La recherche génétique sur une fille allemande et un garçon suédois insensibles à la douleur ouvre des perspectives pour une nouvelle génération d'analgésiques ciblés.

La douleur et le toucher : des voies cérébrales distinctes
Théoriquement, il est possible de bloquer la douleur sans altérer la sensibilité tactile, car ces sensations sont traitées par des zones cérébrales différentes. L'étude de cas rares d'insensibilité à la douleur chez une fille allemande et un garçon suédois illustre cette possibilité et pave la voie à des analgésiques innovants.
Nous percevons la douleur dans le cerveau, mais les zones impliquées et les nuances entre douleurs aiguës, chroniques ou légères restent complexes. Des IRM sur des volontaires ayant reçu de légères piqûres ont révélé une « matrice de la douleur » : un réseau interconnecté de régions cérébrales gérant divers aspects de la douleur. Facteurs physiques et psychologiques y jouent un rôle clé. Par exemple, la distraction atténue la perception douloureuse, comme chez un soldat ignorant une blessure au combat.
Subjectivité de la douleur
Les facteurs psychologiques modulent intensément la douleur : la dépression l'amplifie, tandis que la thérapie ou les antidépresseurs l'allègent.
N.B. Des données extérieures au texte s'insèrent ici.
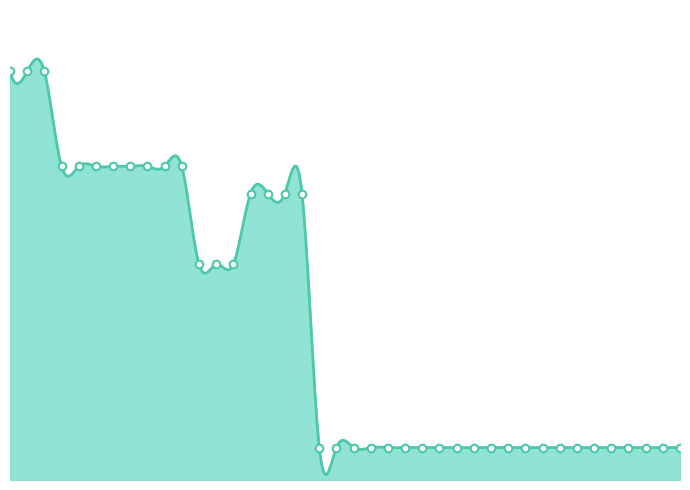

At how many categories does at least one series exceed 1?

18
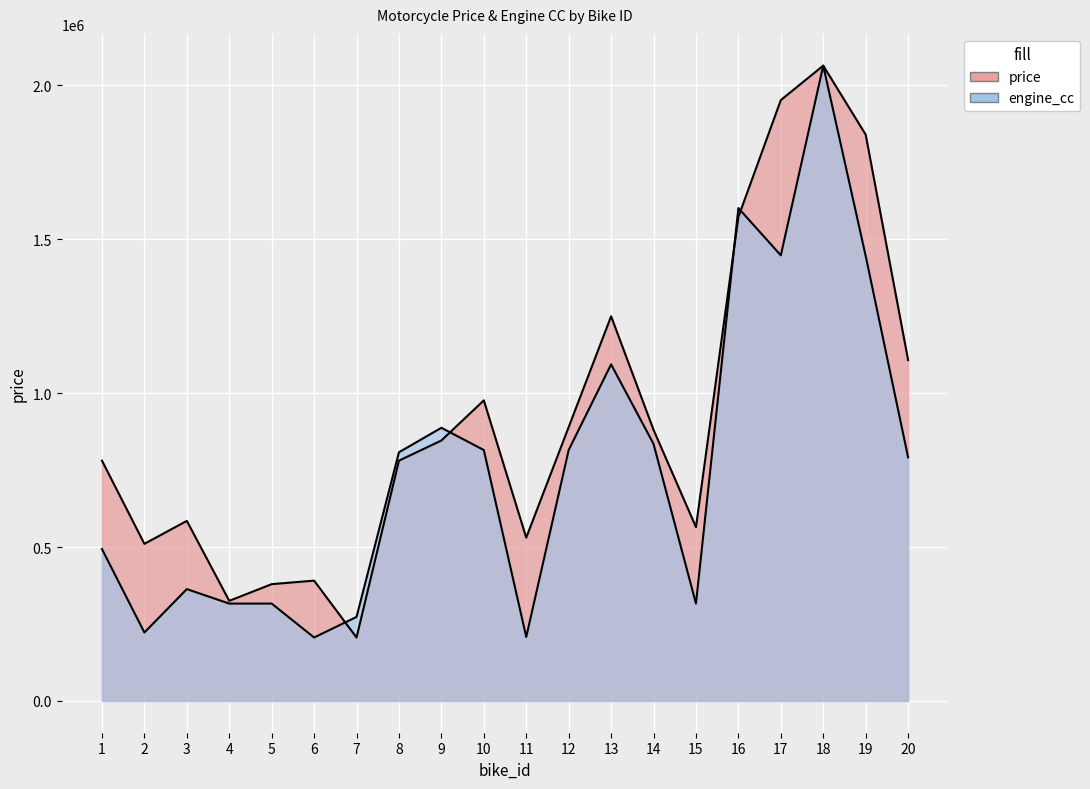

Is it true that engine_cc equals 421324.9 at 20?

False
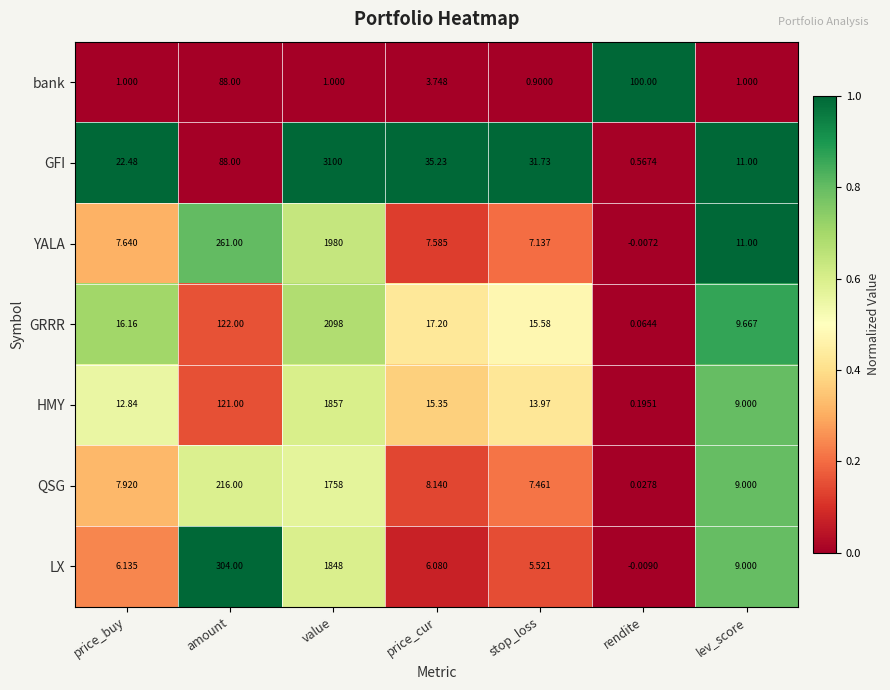

Which series has the largest range (max minus min)?

GFI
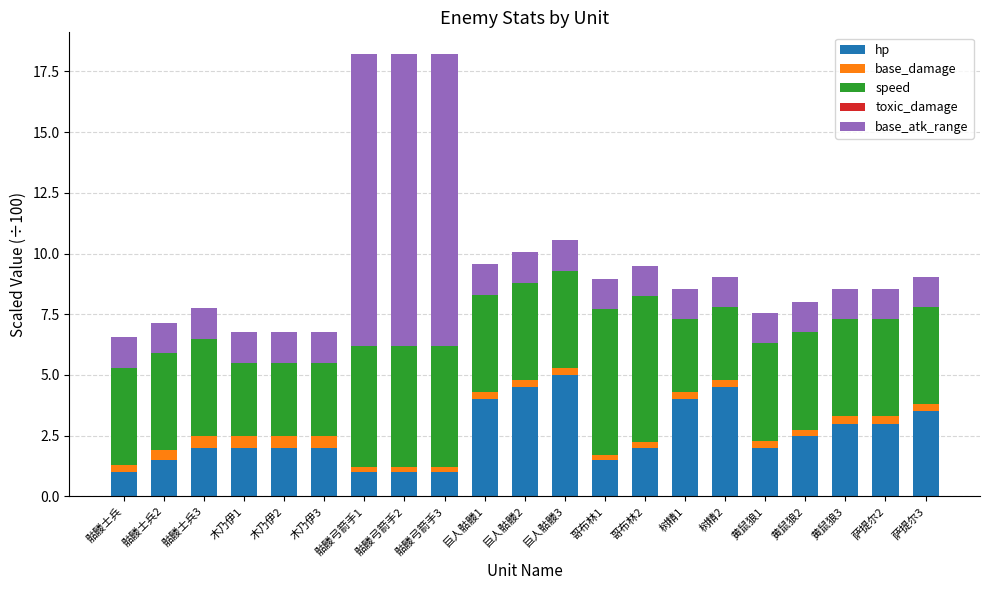

True or false: hp has a value of 2.8 at 树精1.

False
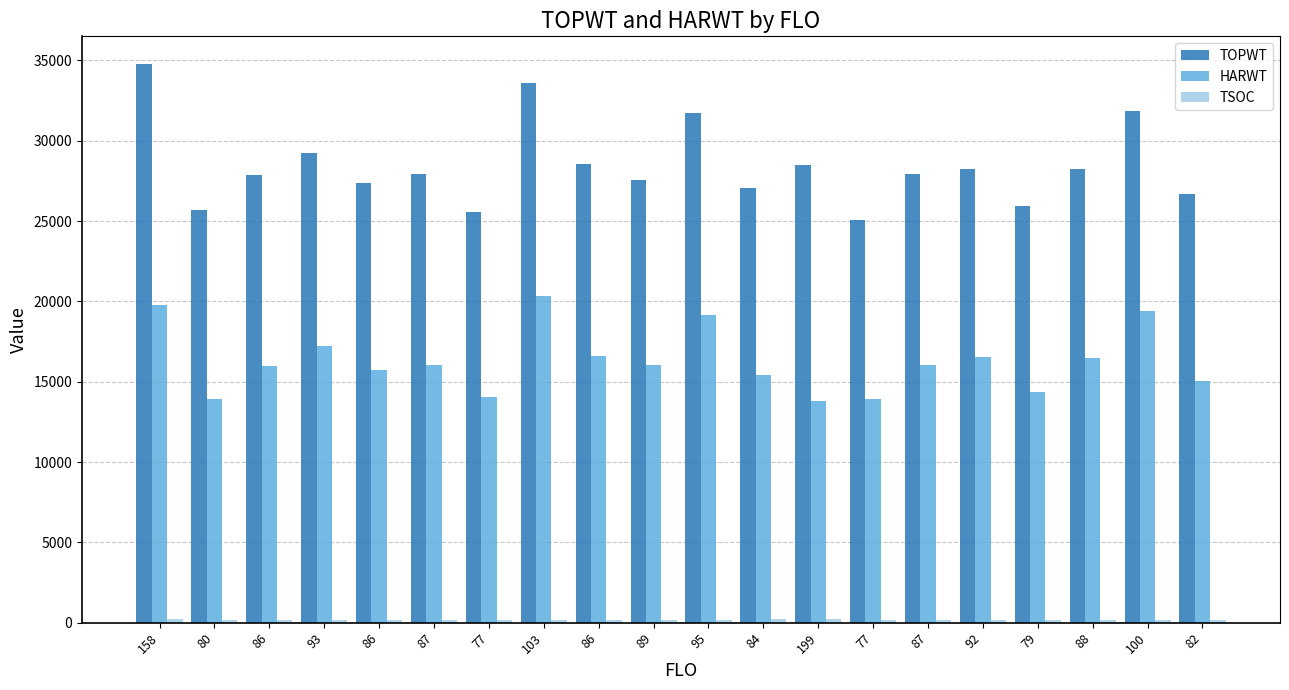

Count the number of data series in this chart.

3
C'est pourquoi certains médecins privilégient ces approches pour les douleurs dorsales chroniques plutôt que des doses massives d'analgésiques. Pourtant, 20 % de la population occidentale souffre de douleurs chroniques (dos, arthrite, neuropathies). L'industrie pharmaceutique cherche des analgésiques sans les effets secondaires des opioïdes comme la codéine ou la morphine, en ciblant les « stations nerveuses » près de la moelle épinière où les signaux douloureux convergent vers le cerveau.
Les hormones féminines (œstrogènes, progestérone) rendent les femmes plus sensibles. Cela est flagrant dans la fibromyalgie, 15 fois plus fréquente chez elles. « La douleur musculaire et articulaire y est prédominante et résiste aux analgésiques classiques, associée à des troubles intestinaux, jambes sans repos, yeux secs ou règles douloureuses », explique le Dr Griet Brusselmans, spécialiste de la douleur à la clinique UZ Gent.
Canaux ioniques et transmission de la douleur
L'analgésie congénitale, rare et génétique, empêche la perception de la douleur physique tout en préservant le toucher. Dans les ganglions rachidiens, les canaux ioniques (SCN9A, SCN10A, SCN11A) transmettent les signaux douloureux. SCN9A et SCN10A bloqués stoppent la douleur ; hyperactivés, ils la déclenchent spontanément. Surprise : l'hyperactivation de SCN11A bloque la conduction douloureuse.
Cas d'une patiente allemande et d'un patient suédois
Cette découverte provient de l'analyse génétique de deux enfants atteints d'analgésie congénitale. « Leurs gènes SCN11A mutés rendent le canal hyperactif, bloquant la transmission de la douleur », explique le Dr Jonathan Baets, neurogénéticien à l'Université d'Anvers, membre de l'équipe publiant dans Nature Genetics. Activer pharmacologiquement ce canal pourrait mener à des analgésiques contrôlés, bien que cela reste théorique pour l'instant.